*Text block*

##########

In some of the most civilized nations of Europe, the local animal protection societies organize curious airborne expeditions: They collect migrating birds that for one reason or another were left behind by their fellows in the autumn. They put them in cages and fly them to Italy— where they are shot down and eaten by an enthusiastic population. Is there a comparable society for the protection of humans, one prepared to take our fellow beings, those without passports and visas, to the land of their heart’s desire? Are five thousand swallows, who stayed behind for some unknown and unknowable natural reason, worth more than fifty thousand human beings? A bird doesn’t need a ticket, a passport, a visa — and a human being gets put away because he’s short of just one of those items? Do people feel more compassion toward birds than toward other people? Cruelty to animals is punished, yet cruelty to humans brings promotion. Just like migrating birds — though without quite the same imperative — they too are periodically shipped north or south in airplanes. No wonder that animal welfare groups enjoy more popularity in every country, and with every level of the people, than does the League of Nations.
5.
Also condemned to wander are those Jews who have remained in Germany. From their small towns, they are forced to move into large towns, and then cities, and when they are booted out of those, back into smaller towns. But even if they manage to remain technically in one place, what inner wanderings they are put through! They wander away from friends, from familiar greetings, from kind words. They shut their eyes to deny what has just happened, which is to wander into a self-willed illusion of night. They wander away from the shock they have just experienced, into fear, which is the older sister of shock, and try to feel comfortable and at ease with fear. They wander into deception, and the worst kind of deception at that — self-deception. And they also wander from one branch of officialdom to the next, from the local police station to the central police headquarters, from the tax inspectorate to the National Socialist Party offices, from the concentration camp back to the police, and from there to the law court, from the law court to prison, from prison to the house of cor rection. The child of German Jews embarks on its extraordinary wanderings at a tender age, going from natural trustingness to suspicion, fear, hatred, and alienation. It sidles into the classroom, past the benches from the front to the back, and even if it has a place, it still has the sensation of wandering. The Jew wanders from one Nuremberg Law to the next,‡ from one newspaper stand to the next, as though in the hope of finding the truth on sale there one day. He wanders toward the dangerous bromide that says: “All things come to an end!” without thinking that he himself is liable to come to an end sooner rather than later. He wanders— staggers, rather — into the fatuous hope: “It won’t be as bad as all that!”—and that hope is nothing but moral corruption.

##########

*The problem*
Write what follows the final sentence of the passage on the wanderings of Jews in Germany.

*Source material*
##########

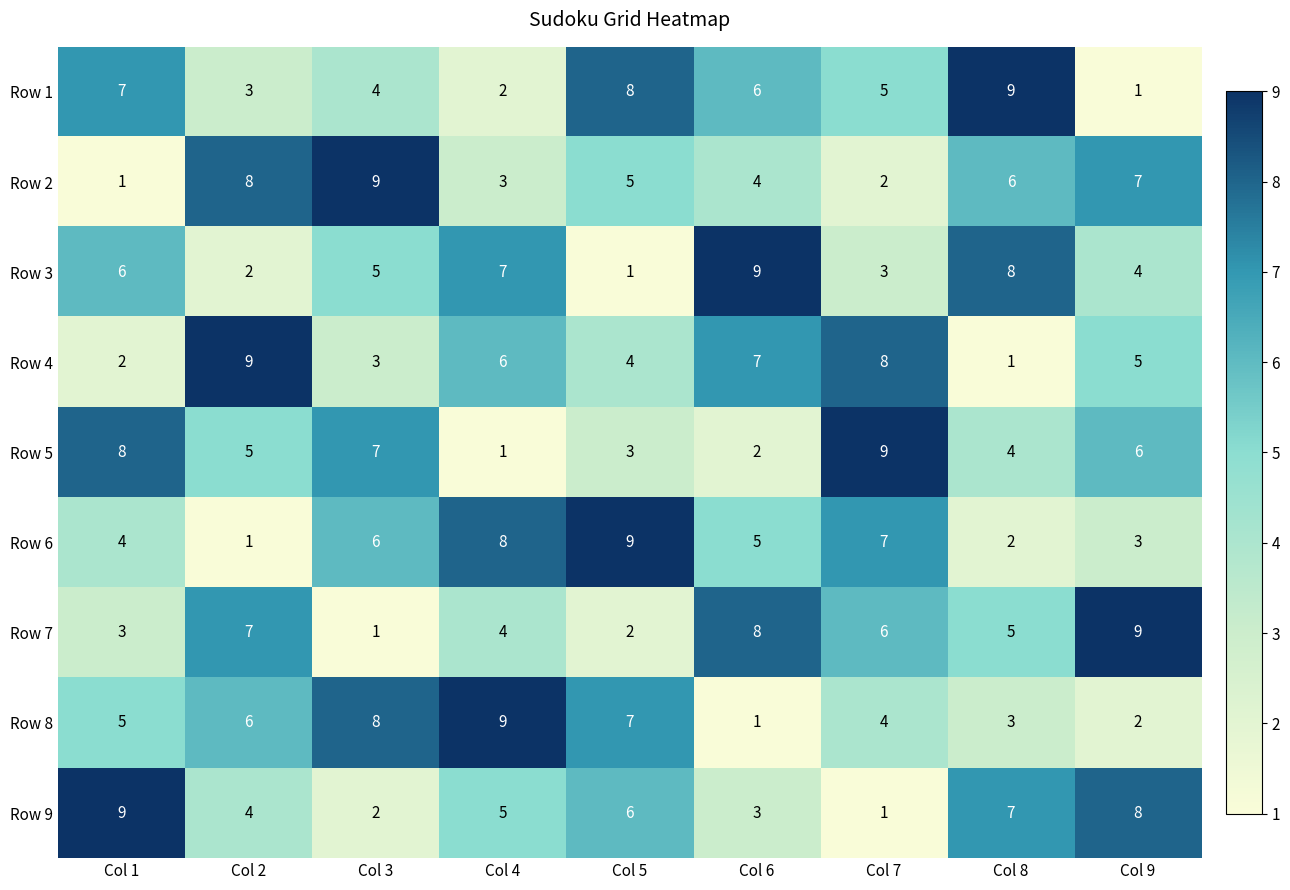

Which series changed the most between Col 1 and Col 4?

Row 5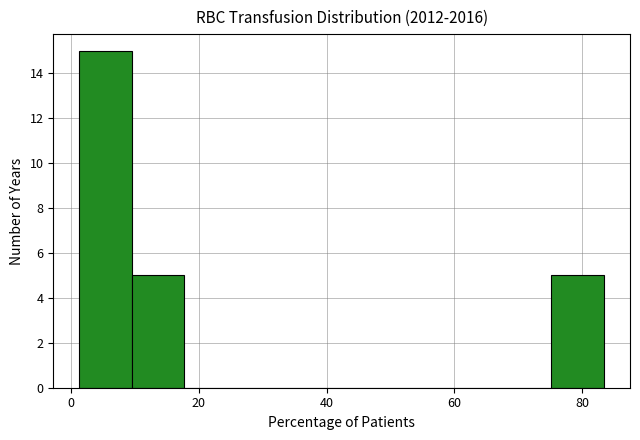

What is the height of the bar covering 76 to 84 on the x-axis? Neither the bar edges nor the heights are printed on the chart, so give them approximately, as read against the axes.

5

##########

*Result*
They stay, and at the same time they wander: It’s a kind of contortionism of which only the most desperate prisoners are capable.
It is the prison of the Jews.
6.
It is worse than Babylonish captivity. Not only may the Jews not bathe on the banks of the Spree, the Elbe, the Main, the Rhine, the Danube, neither may they sit down and weep; they are only allowed to do this in the so-called Kulturbund, the officially sanctioned centerpiece of the new ghetto.
This Kulturbund, however high-minded its inception, is nothing more or less than an unwarranted concession on the part of the Jews to the barbarous theories of National Socialism. Its basis is not the assumption— accepted by so many Jews today — that they are a separate race, but the implicit admission that they are an inferior one. Whereas no one would have dreamed of forbidding some Tibetan, Caucasian, or Japanese Kulturbund to perform Goethe or Beethoven, the Jewish Kulturbund is not allowed to do so. Even when German Jews agree with the National Socialists that they are a distinct people from the Germans (albeit a “guest people” of theirs for a very long time), it is a grave discrimination when these German Jews cannot put on such art. Yet the Kulturbund Jews have simply accepted this discrimination as a given. They were treated not as a minority but as an inferiority. To them it seemed perfectly natural. Their projects, their concerts, their meetings, were supervised by a commissioner, to whom they have to show respect, just as in the dives around Berlin’s Alexanderplatz the “widows’ dances” were once supervised by police commissioners.
Is it correct to speak of a lack of pride on the part of German Jews? I am apt to feel a little sentimental about them, which precludes true empathy. When the subject is the flaws of German Jews, it is not possible to “turn a blind eye.” They might deserve our forbearance but not our blindness. During the pogroms in Kishinev — how much time has passed since Europe was properly Europe, and England told the czar what it today modestly declines to pass on to a former World War One corporal — the Jews fought back. They beat sixty-one Cossacks to death. The Jewish butchers in Hungary opposed the “White” hordes, often putting them to flight. Yet in Germany only a single Jew fired a gun on the day of the “boycott” (and of course, he was put to death).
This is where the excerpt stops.